** Written task **
Copy the lines exactly, starting with the first line and ending with the line that contains "collector number: 44074". Include both of those lines.

Dataset items
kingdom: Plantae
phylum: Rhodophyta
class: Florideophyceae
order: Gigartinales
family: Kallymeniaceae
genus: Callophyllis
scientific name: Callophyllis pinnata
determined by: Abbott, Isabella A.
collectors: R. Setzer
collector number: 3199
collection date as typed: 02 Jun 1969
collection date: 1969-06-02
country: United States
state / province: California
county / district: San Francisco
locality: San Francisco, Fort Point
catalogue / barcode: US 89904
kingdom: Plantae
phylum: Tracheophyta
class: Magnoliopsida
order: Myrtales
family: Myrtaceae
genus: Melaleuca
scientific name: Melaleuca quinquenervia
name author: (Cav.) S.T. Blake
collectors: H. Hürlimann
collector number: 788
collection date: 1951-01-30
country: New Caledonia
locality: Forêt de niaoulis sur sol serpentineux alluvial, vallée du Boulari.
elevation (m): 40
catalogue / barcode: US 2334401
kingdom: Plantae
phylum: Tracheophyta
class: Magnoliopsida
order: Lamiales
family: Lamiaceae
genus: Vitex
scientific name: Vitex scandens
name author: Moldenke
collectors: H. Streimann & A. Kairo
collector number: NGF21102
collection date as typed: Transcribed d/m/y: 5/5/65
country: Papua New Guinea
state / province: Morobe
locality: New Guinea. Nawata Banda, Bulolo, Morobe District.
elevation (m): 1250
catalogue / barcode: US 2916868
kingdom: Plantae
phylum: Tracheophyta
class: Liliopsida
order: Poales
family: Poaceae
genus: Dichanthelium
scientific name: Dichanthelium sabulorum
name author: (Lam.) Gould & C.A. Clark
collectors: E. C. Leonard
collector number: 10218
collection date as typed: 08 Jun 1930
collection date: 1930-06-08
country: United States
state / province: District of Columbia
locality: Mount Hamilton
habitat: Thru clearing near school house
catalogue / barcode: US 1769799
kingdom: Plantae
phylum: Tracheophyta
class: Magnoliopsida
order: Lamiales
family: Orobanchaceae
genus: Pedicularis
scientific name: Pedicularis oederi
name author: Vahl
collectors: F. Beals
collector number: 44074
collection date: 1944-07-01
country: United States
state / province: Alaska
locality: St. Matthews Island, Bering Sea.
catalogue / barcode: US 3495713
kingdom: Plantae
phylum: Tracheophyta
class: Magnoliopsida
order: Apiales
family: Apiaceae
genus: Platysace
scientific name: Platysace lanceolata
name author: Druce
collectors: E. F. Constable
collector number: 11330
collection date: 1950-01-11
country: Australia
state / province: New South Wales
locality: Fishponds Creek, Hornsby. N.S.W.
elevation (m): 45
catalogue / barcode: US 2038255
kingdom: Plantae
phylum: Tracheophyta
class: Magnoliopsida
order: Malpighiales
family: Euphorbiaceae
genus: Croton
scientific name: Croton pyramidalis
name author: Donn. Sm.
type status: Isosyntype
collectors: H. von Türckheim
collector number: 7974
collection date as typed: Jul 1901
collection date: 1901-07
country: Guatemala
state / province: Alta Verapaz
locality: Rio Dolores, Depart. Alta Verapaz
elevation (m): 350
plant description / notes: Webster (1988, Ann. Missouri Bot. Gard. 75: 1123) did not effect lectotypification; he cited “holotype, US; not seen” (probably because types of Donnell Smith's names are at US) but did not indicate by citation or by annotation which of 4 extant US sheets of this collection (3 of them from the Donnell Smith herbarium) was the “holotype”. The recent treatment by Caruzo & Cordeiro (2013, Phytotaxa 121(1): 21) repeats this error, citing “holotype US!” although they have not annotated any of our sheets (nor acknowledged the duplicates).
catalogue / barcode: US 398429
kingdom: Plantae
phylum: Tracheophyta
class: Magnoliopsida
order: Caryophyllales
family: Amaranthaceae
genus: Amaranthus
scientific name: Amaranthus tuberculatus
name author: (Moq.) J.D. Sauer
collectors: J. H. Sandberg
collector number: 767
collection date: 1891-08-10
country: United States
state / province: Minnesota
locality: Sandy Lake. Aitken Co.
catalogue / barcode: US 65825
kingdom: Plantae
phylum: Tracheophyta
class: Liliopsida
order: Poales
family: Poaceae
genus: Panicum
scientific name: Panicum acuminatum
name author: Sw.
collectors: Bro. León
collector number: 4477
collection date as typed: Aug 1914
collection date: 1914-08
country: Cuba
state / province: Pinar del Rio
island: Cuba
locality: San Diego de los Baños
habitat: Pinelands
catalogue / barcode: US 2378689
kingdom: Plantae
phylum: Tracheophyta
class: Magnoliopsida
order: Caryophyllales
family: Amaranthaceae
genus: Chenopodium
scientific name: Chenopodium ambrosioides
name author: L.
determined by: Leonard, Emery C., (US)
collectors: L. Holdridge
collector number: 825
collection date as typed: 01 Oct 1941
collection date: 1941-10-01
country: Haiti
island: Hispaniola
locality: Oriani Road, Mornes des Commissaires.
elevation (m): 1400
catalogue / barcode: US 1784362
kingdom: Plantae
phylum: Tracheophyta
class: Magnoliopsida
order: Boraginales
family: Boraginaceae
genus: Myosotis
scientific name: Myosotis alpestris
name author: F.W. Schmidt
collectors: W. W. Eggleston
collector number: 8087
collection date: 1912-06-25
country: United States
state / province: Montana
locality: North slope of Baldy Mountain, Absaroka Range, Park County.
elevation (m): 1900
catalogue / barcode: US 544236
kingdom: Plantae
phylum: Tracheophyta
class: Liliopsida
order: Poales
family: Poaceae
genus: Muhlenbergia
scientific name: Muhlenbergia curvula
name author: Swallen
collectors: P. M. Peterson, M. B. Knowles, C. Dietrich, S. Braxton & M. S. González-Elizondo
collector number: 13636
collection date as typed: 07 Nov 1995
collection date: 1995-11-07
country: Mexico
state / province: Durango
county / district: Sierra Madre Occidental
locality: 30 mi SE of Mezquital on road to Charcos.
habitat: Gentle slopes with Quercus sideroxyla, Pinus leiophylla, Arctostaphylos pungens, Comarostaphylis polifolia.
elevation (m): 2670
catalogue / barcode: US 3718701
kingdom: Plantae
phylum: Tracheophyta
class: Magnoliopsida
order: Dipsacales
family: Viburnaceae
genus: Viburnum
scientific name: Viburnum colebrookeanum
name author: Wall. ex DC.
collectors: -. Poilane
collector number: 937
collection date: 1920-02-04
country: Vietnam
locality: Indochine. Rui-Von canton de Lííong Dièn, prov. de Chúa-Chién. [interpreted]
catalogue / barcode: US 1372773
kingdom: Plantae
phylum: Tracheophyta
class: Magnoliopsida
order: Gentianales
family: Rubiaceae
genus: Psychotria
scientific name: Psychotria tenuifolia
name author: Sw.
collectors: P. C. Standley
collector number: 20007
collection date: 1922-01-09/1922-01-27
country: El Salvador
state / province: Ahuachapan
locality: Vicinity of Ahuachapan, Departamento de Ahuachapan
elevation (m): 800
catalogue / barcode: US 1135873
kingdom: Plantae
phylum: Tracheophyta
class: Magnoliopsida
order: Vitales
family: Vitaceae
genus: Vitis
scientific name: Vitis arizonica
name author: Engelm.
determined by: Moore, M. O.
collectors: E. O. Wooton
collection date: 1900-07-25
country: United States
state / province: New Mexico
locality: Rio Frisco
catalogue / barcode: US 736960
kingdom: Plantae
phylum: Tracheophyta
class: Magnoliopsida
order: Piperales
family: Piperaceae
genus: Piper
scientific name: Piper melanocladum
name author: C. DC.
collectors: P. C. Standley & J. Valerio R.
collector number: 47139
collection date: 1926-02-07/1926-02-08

** Reply **
kingdom: Plantae
phylum: Rhodophyta
class: Florideophyceae
order: Gigartinales
family: Kallymeniaceae
genus: Callophyllis
scientific name: Callophyllis pinnata
determined by: Abbott, Isabella A.
collectors: R. Setzer
collector number: 3199
collection date as typed: 02 Jun 1969
collection date: 1969-06-02
country: United States
state / province: California
county / district: San Francisco
locality: San Francisco, Fort Point
catalogue / barcode: US 89904
kingdom: Plantae
phylum: Tracheophyta
class: Magnoliopsida
order: Myrtales
family: Myrtaceae
genus: Melaleuca
scientific name: Melaleuca quinquenervia
name author: (Cav.) S.T. Blake
collectors: H. Hürlimann
collector number: 788
collection date: 1951-01-30
country: New Caledonia
locality: Forêt de niaoulis sur sol serpentineux alluvial, vallée du Boulari.
elevation (m): 40
catalogue / barcode: US 2334401
kingdom: Plantae
phylum: Tracheophyta
class: Magnoliopsida
order: Lamiales
family: Lamiaceae
genus: Vitex
scientific name: Vitex scandens
name author: Moldenke
collectors: H. Streimann & A. Kairo
collector number: NGF21102
collection date as typed: Transcribed d/m/y: 5/5/65
country: Papua New Guinea
state / province: Morobe
locality: New Guinea. Nawata Banda, Bulolo, Morobe District.
elevation (m): 1250
catalogue / barcode: US 2916868
kingdom: Plantae
phylum: Tracheophyta
class: Liliopsida
order: Poales
family: Poaceae
genus: Dichanthelium
scientific name: Dichanthelium sabulorum
name author: (Lam.) Gould & C.A. Clark
collectors: E. C. Leonard
collector number: 10218
collection date as typed: 08 Jun 1930
collection date: 1930-06-08
country: United States
state / province: District of Columbia
locality: Mount Hamilton
habitat: Thru clearing near school house
catalogue / barcode: US 1769799
kingdom: Plantae
phylum: Tracheophyta
class: Magnoliopsida
order: Lamiales
family: Orobanchaceae
genus: Pedicularis
scientific name: Pedicularis oederi
name author: Vahl
collectors: F. Beals
collector number: 44074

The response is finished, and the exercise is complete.